A propósito do post ... Mas as Crianças, Senhor? na Rua da Judiaria, da resposta do Timshel (post: Erro ou Fanatismo?) e de todo o conjunto de comentários que ficaram registados neste último, aqui fica a minha opinião.
É natural que os pais queiram educar os filhos na sua religião. Eu pretendo fazer isso com o meu filho; quando ele tiver atingido a maturidade poderá decidir se deseja ser bahá'í ou não. Se eu, por ventura, faltar, gostaria que alguém lhe fosse transmitindo os valores e princípios da minha religião. Creio que qualquer um de nós sentirá isso em relação aos seus filhos.
No caso das crianças judias que sobreviveram ao holocausto, é perfeitamente natural pensar que os seus pais gostassem que estas crianças fossem educadas segundo os princípios e valores do judaísmo. Cumprir esse desejo seria uma forma de homenagear a memória daquelas famílias e perpetuar a sua descendência. É óbvio que educar uma criança numa religião que não é a nossa é uma tarefa difícil. Qualquer um de nós, se fosse posto perante uma situação destas, questionar-se-ia: "O que é mais importante? A minha fé ou a memória dos pais desta criança?".
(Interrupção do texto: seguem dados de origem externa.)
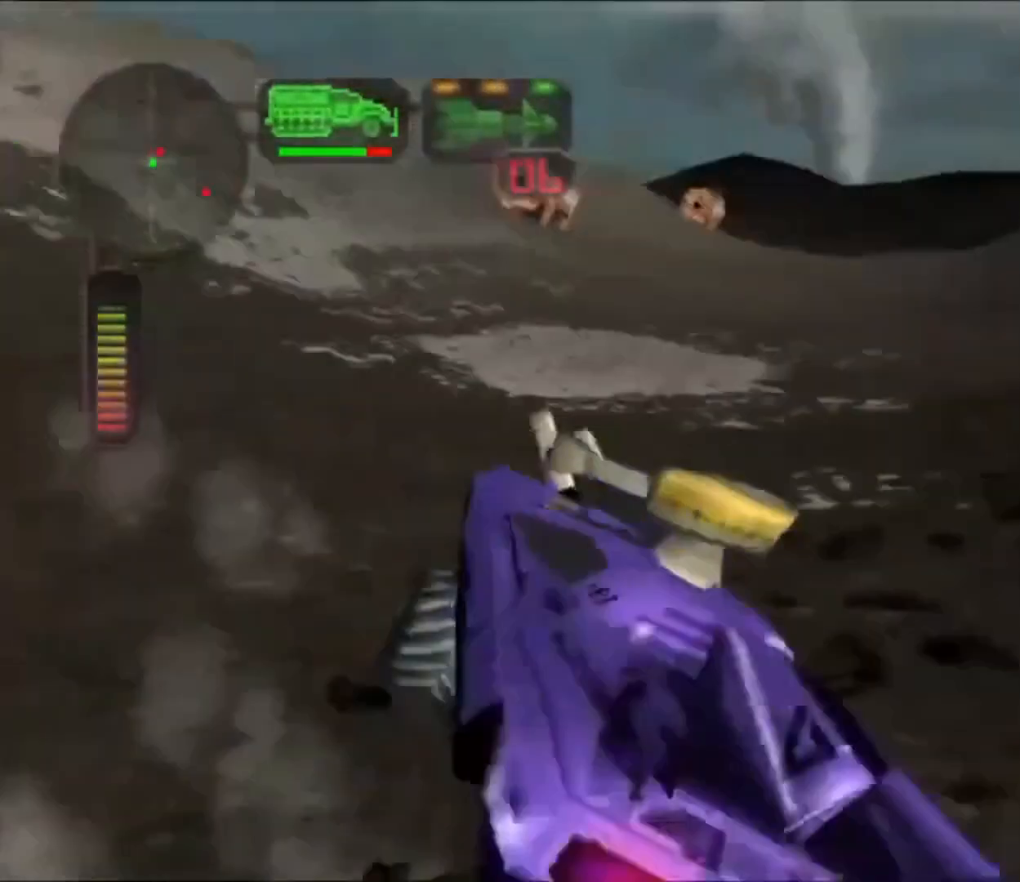
{"dt_ms": 500, "buttons": ["X"], "left_stick": "right", "right_stick": "center", "button_events": []}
A este propósito, lembro-me de ter lido uma história que se passou na Índia, após os motins que se deram antes e depois da independência daquele país. Houve um hindu que disse a Gandhi que tinha morto uma criança muçulmana e que os remorsos desse acto não lhe saíam da cabeça. Gandhi sugeriu-lhe que procurasse uma criança muçulmana que tivesse ficado órfã, que a adoptasse e a educasse na religião islâmica (o que destaco aqui é a possibilidade desse gesto e não os motivos que levam a esse gesto).
1 comentário:
Excelente o teu post, lúcida a formulação do problema, e muito apropriado a recordação desta história de Ghandi (que me permitirei citar num post do Quase em Português).
Mas reconheço que essa tua pergunta "O que é mais importante? A minha fé ou a memória dos pais desta criança?" tem resposta antecipada para quem acredita de uma forma minimamente ortodoxa no cristianismo:
Obviamente, para este, o que tem prevalência é a salvação das almas destas crianças. Isto é, para quem acredita que "não há salvação fora da igreja" (o que pressuponho ser o caso de Pio XII como para a vasta maioria dos católicos contemporáneos dele), passa por ser a única postura responsável.
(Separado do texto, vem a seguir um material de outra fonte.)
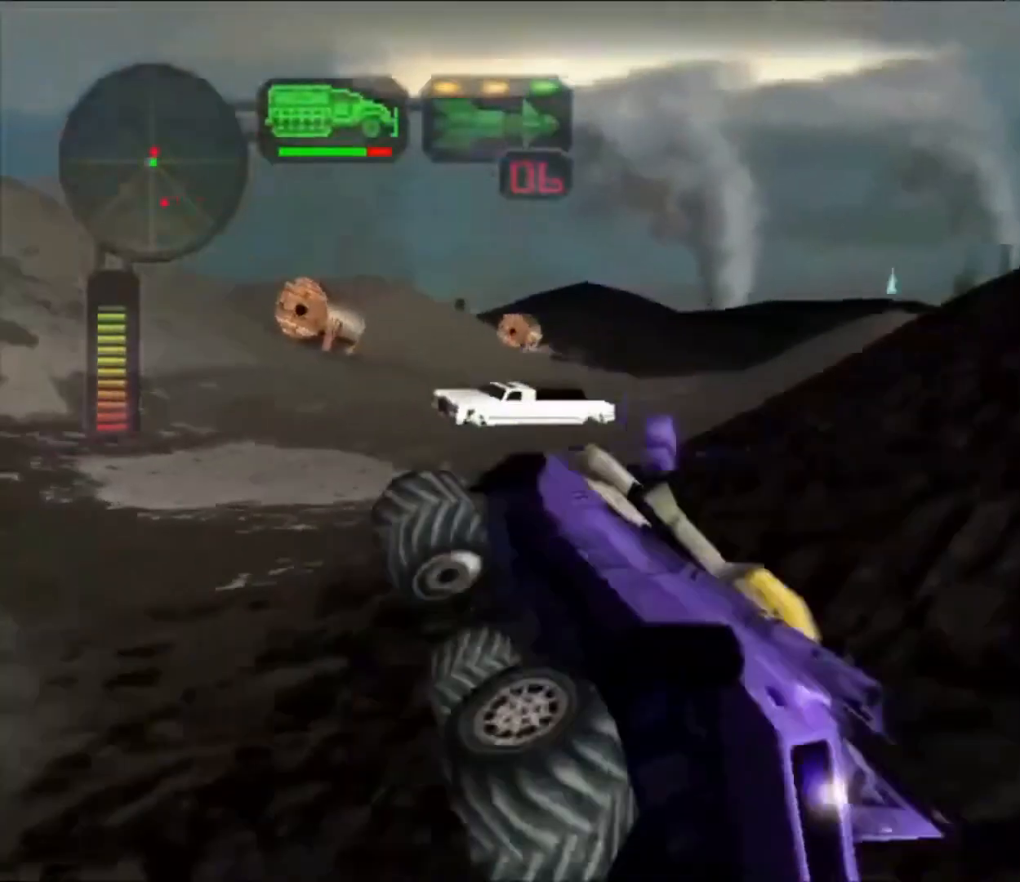
{"dt_ms": 500, "buttons": ["X"], "left_stick": "center", "right_stick": "center", "button_events": []}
A questão de eventualmente ficar com a guarda das crianças, mas educá-los na religião judia, que se te - como a mim - afigura como opção possível, dificil mas ao mesmo tempo fascinante, não se lhes coloca.
Essa opção pressupõe um espírito ecuménico que é muito mais do que uma vontade de diálogo: O reconhecimento de que Deus está além das religiões, que as religiões são ferramentas humanas para contactar com o divino, e por isso não absolutos e insubstituíveis.
Este dilema das crianças judias ilustra muito bem a razão da minha grande reserva em relação à dogmas religiosas, que se tomam por absolutos.